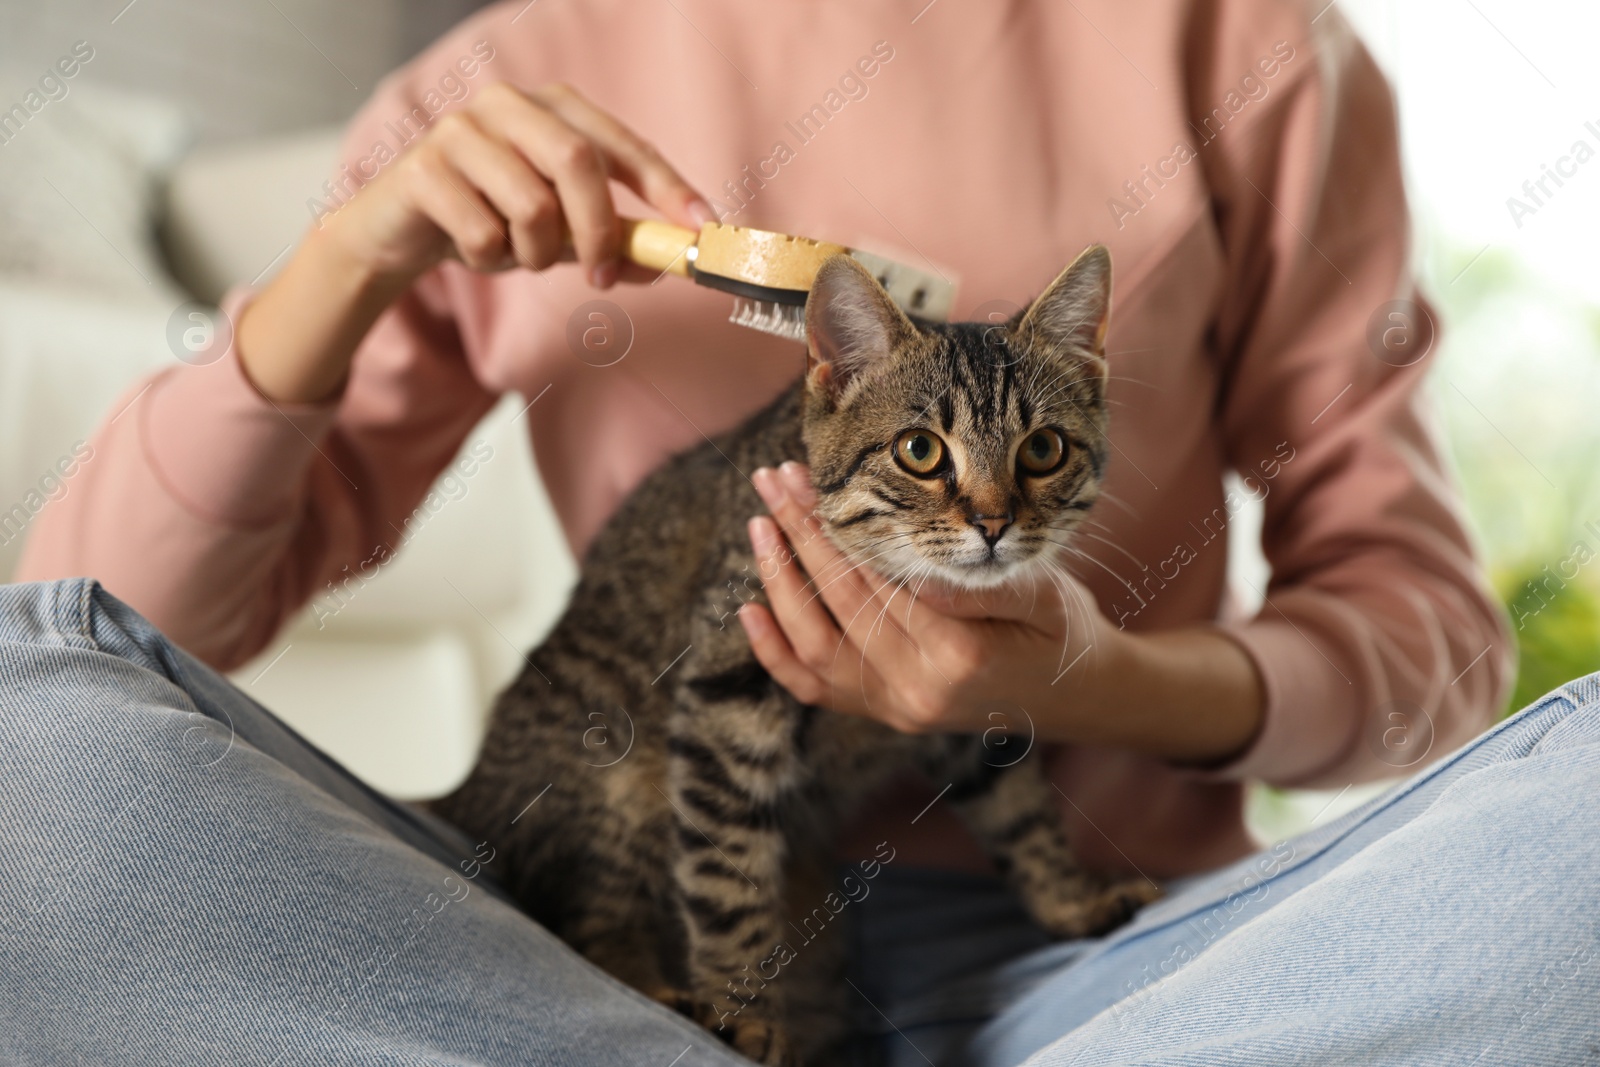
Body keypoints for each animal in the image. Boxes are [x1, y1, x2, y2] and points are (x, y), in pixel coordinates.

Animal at [435, 246, 1164, 1062]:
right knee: (593, 916)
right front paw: (741, 1009)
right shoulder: (728, 685)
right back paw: (656, 985)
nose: (994, 522)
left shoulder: (972, 713)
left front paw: (1071, 899)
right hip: (614, 770)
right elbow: (727, 873)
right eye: (920, 451)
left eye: (1042, 449)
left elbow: (1021, 810)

(Assignment)
Pictures included in the data should be dropped; everything else must be repeated exactly.

(Solution to this exercise)
Body keypoints for each animal in the image. Boxes are [x1, y1, x2, y2] and points are (x, y), in pixel coordinates.

Animal at [435, 246, 1164, 1062]:
right knee: (593, 916)
right front paw: (741, 1009)
right shoulder: (728, 685)
right back paw: (656, 985)
nose: (994, 522)
left shoulder: (972, 713)
left front paw: (1071, 899)
right hip: (614, 770)
right elbow: (727, 873)
right eye: (920, 451)
left eye: (1042, 449)
left elbow: (1021, 810)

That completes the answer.